J’ai aussi apporté un ouvrage de Juliette Guéry qui sera avec moi, samedi 16 novembre au Rendez-vous International du Carnet de Voyage.

Quels livres présentez-vous ?

Avant d’être marin, je suis écrivain et j’ai apporté « Partir 66° nord » et « La Matelote et les funambules » (Glénat). Ils ont eu plusieurs prix, meilleur livre de l’année 2024, prix littéraire marine Bravo Zulu.

J’effectuerai une lecture samedi 14h et des dédicaces à 16h30 à la librairie du festival.

Vous aimez faire découvrir la navigation aux autres ?

Je navigue beaucoup au Groenland et en Antarctique avec des artistes, parfois avec des jeunes en difficulté. J’aime cette idée d’ouvrir la mer à des gens qui ne la connaissent pas. J’ai la volonté de partager la beauté avec ceux qui n’ont pas la chance d’y avoir accès.
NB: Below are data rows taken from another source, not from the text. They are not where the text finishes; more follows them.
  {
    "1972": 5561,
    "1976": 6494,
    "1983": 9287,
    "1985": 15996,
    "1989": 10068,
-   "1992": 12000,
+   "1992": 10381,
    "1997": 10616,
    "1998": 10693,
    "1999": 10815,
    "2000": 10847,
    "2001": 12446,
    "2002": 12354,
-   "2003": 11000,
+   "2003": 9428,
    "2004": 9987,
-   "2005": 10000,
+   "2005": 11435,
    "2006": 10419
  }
Je suis traductrice de ce que je vois avec les mots et les sons pour s’attendrir et être meilleur.

Je vous donne un billet sans retour, où allez-vous ?
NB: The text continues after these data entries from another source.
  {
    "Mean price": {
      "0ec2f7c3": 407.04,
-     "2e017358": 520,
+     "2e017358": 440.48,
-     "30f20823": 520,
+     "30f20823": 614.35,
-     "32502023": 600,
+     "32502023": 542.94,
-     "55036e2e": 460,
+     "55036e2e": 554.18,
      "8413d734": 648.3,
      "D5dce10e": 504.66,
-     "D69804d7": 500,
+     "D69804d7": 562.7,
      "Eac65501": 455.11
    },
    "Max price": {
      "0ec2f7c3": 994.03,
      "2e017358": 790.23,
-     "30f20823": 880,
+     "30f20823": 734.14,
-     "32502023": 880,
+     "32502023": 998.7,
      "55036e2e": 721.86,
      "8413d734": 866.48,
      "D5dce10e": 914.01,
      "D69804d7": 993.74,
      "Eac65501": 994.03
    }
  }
En Alaska ou en Terre de feu (Argentine) car le paysage est plus grand que moi et je ne m’y sens pas intruse comme en Antarctique où il n’y a pas d’homme et où je pollue forcément. Ce sont les confins, les limites de l’hostilité. Je ne m’y sens pas totalement légitime.

En Alaska et en Terre de feu, des gens y vivent et je me sens capable d’y vivre sans abuser des ressources et des gens qui y sont.

Quel est votre coup de cœur du festival ?

Je suis à un stand à côté d’Emeline Rétif et Maud Langlois dont j’aime beaucoup le travail. J’apprécie aussi beaucoup les créations d’Emmanuel Michel, c’est splendide ce qu’il fait.